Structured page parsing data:
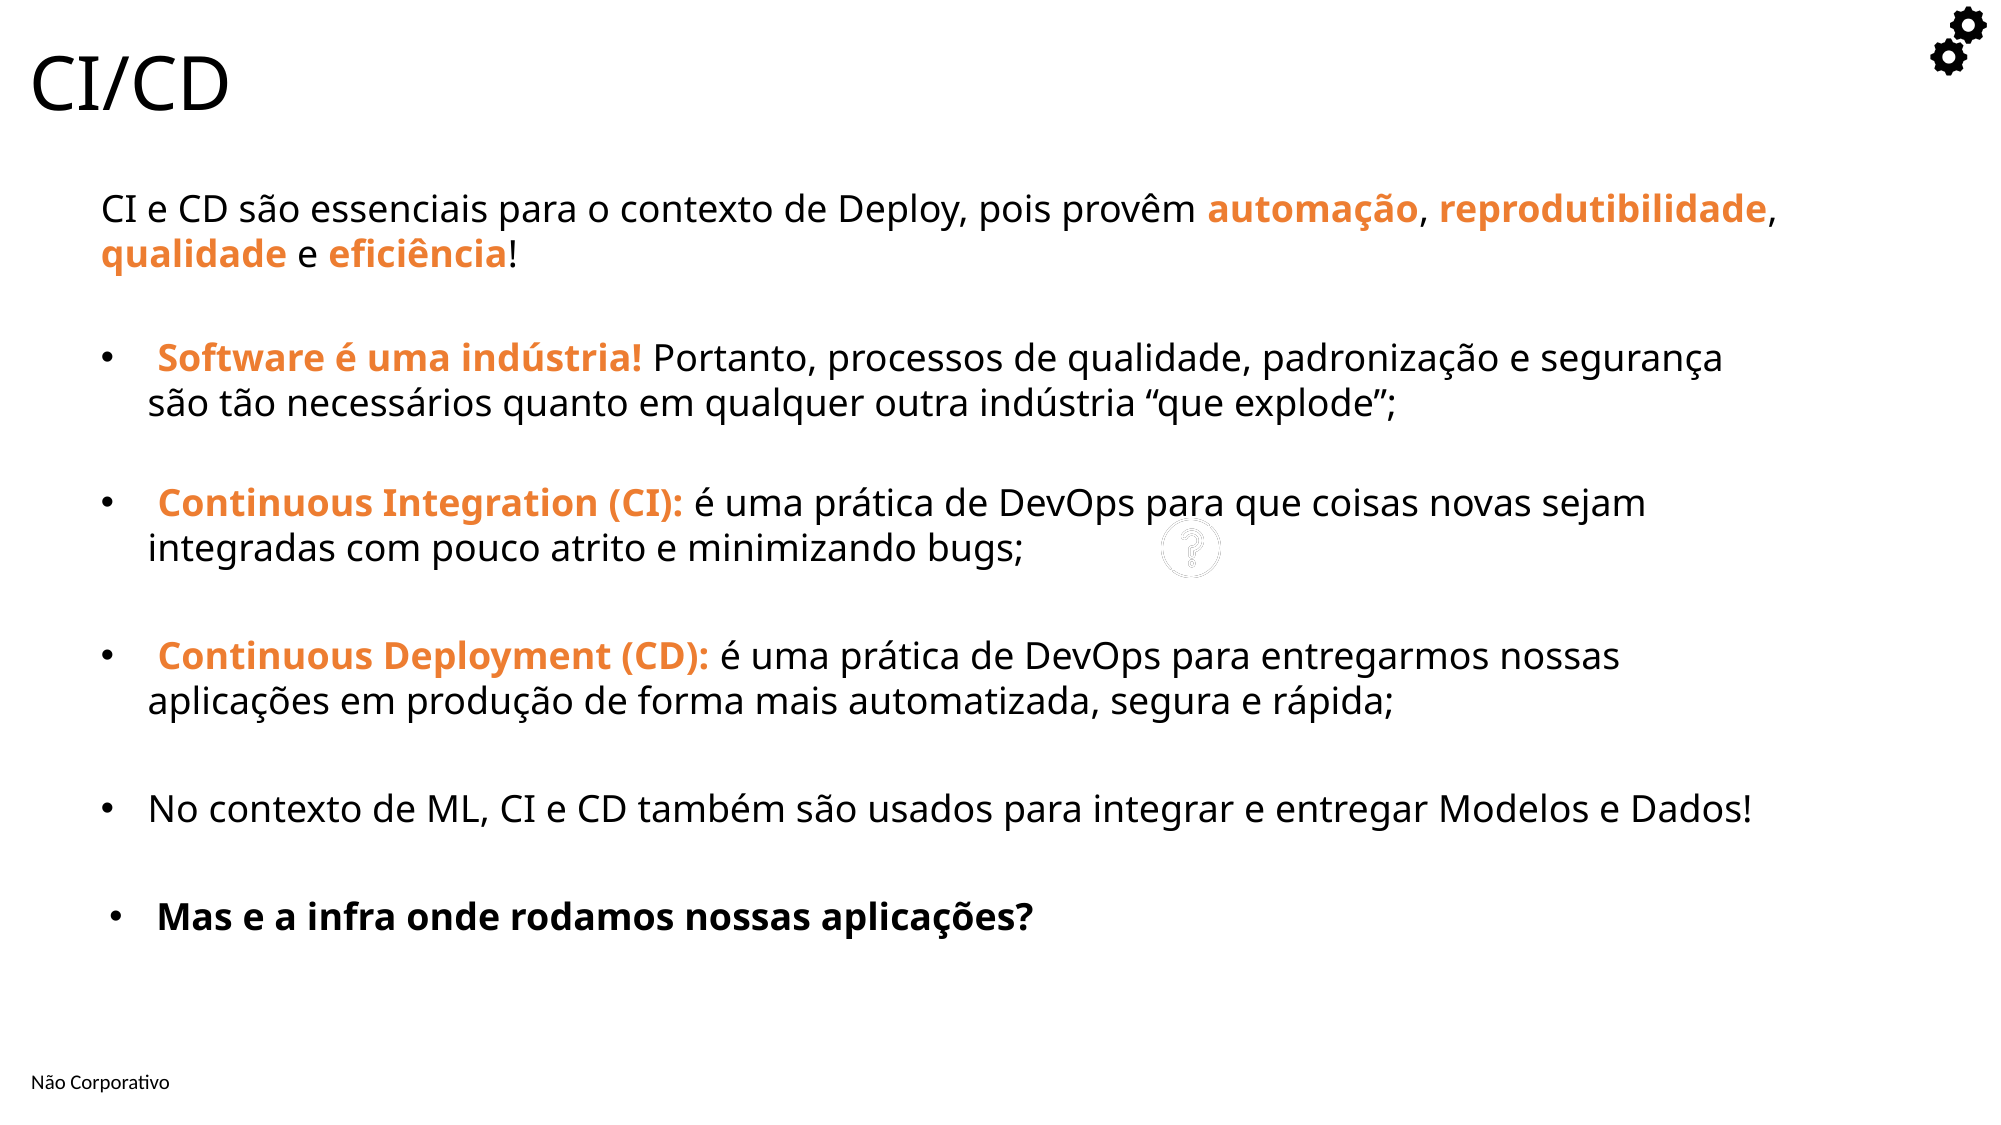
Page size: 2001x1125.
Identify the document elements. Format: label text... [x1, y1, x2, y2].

text_box Software é uma indústria! Portanto, processos de qualidade, padronização e segurança são tão necessários quanto em qualquer outra indústria “que explode”; [86, 326, 1799, 432]
picture [1917, 0, 2000, 83]
text_box Mas e a infra onde rodamos nossas aplicações? [94, 885, 1807, 946]
text_box Continuous Integration (CI): é uma prática de DevOps para que coisas novas sejam integradas com pouco atrito e minimizando bugs; [86, 471, 1799, 577]
text_box Continuous Deployment (CD): é uma prática de DevOps para entregarmos nossas aplicações em produção de forma mais automatizada, segura e rápida; [86, 624, 1799, 730]
text_box CI e CD são essenciais para o contexto de Deploy, pois provêm automação, reprodutibilidade, qualidade e eficiência! [86, 177, 1799, 283]
picture [1161, 518, 1221, 578]
text_box No contexto de ML, CI e CD também são usados para integrar e entregar Modelos e Dados! [86, 777, 1799, 838]
text_box CI/CD [14, 28, 248, 134]
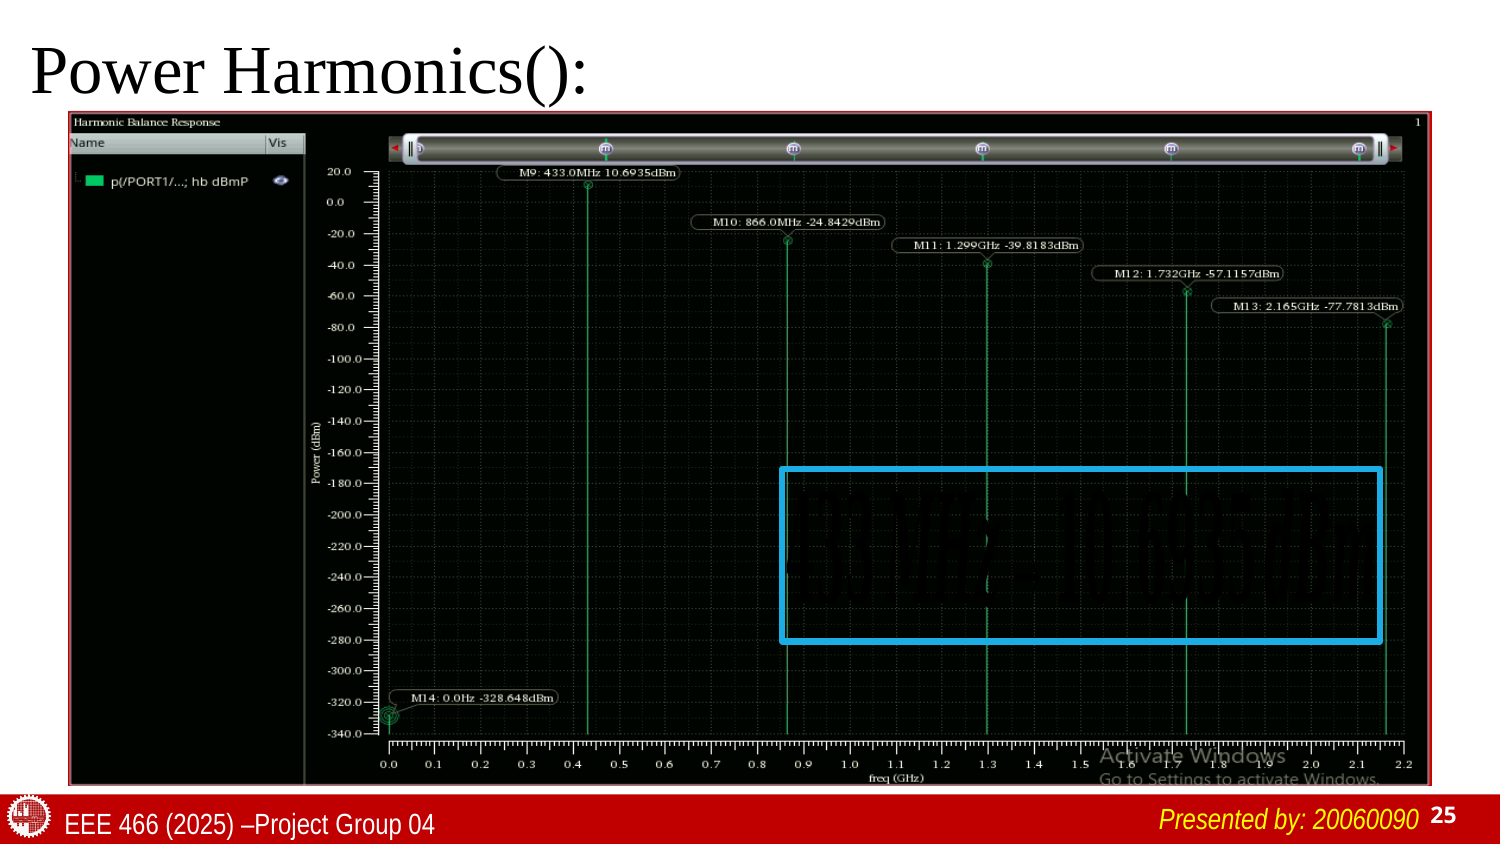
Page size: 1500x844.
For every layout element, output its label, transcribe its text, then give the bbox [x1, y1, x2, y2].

picture [6, 794, 54, 838]
slide_number 25 [1435, 799, 1469, 838]
picture [68, 109, 1432, 786]
text_box EEE 466 (2025) –Project Group 04 [53, 799, 647, 844]
text_box Presented by: 20060090 [1144, 793, 1435, 843]
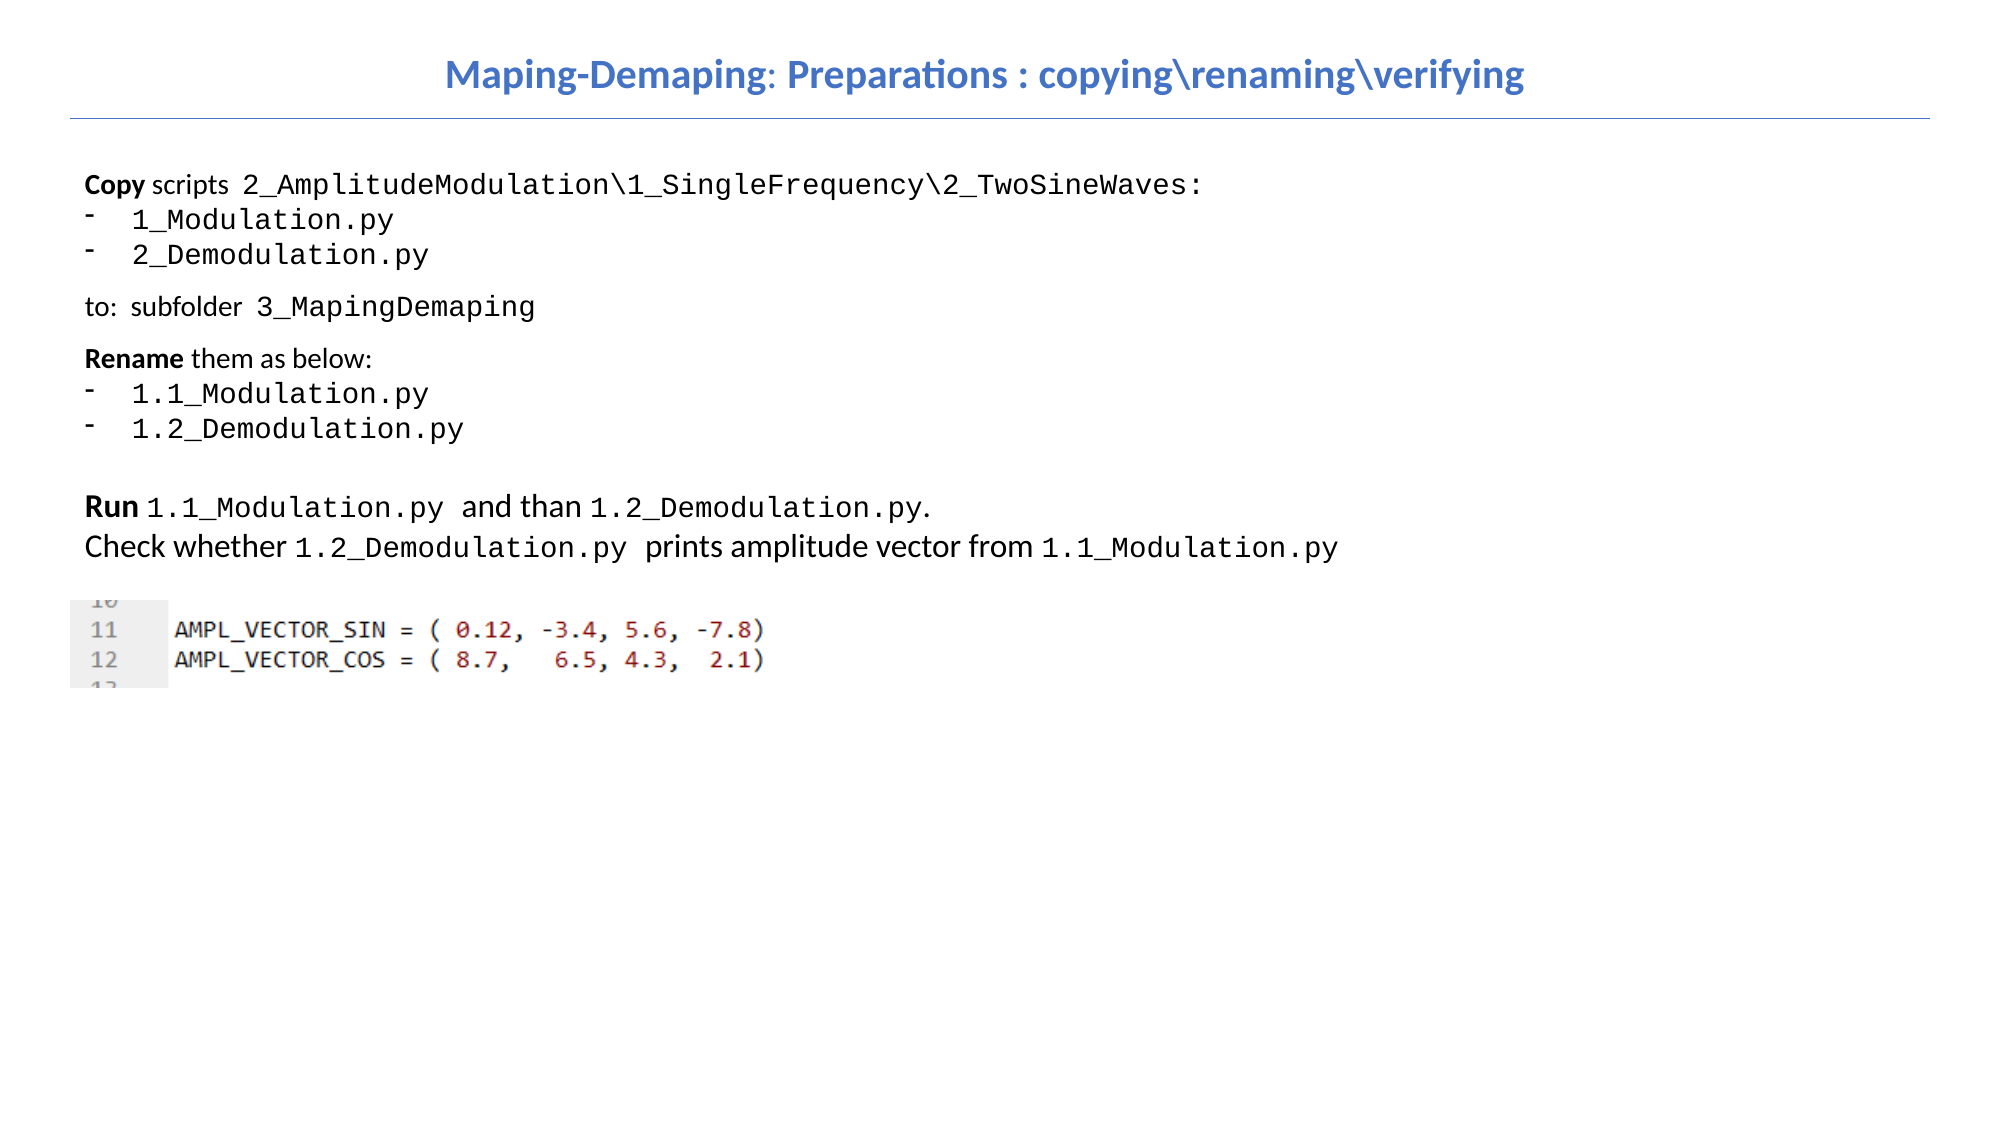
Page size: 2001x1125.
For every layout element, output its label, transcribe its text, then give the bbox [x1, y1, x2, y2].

§ **What to do**
All entries above should be printed exactly, though without their pictures.

§ **Answer section**
Page size: 2001x1125.
Identify the document elements. Format: label text... [x1, y1, x2, y2].

text_box Software é uma indústria! Portanto, processos de qualidade, padronização e segurança são tão necessários quanto em qualquer outra indústria “que explode”; [86, 326, 1799, 432]
picture [1917, 0, 2000, 83]
text_box Mas e a infra onde rodamos nossas aplicações? [94, 885, 1807, 946]
text_box Continuous Integration (CI): é uma prática de DevOps para que coisas novas sejam integradas com pouco atrito e minimizando bugs; [86, 471, 1799, 577]
text_box Continuous Deployment (CD): é uma prática de DevOps para entregarmos nossas aplicações em produção de forma mais automatizada, segura e rápida; [86, 624, 1799, 730]
text_box CI e CD são essenciais para o contexto de Deploy, pois provêm automação, reprodutibilidade, qualidade e eficiência! [86, 177, 1799, 283]
picture [1161, 518, 1221, 578]
text_box No contexto de ML, CI e CD também são usados para integrar e entregar Modelos e Dados! [86, 777, 1799, 838]
text_box CI/CD [14, 28, 248, 134]
Page size: 1500x844.
For every layout element, output its label, transcribe its text, then give the bbox [x1, y1, x2, y2].

picture [6, 794, 54, 838]
slide_number 25 [1435, 799, 1469, 838]
picture [68, 109, 1432, 786]
text_box EEE 466 (2025) –Project Group 04 [53, 799, 647, 844]
text_box Presented by: 20060090 [1144, 793, 1435, 843]
Page size: 2001x1125.
For every layout element, output its label, transcribe its text, then give the bbox [x1, y1, x2, y2].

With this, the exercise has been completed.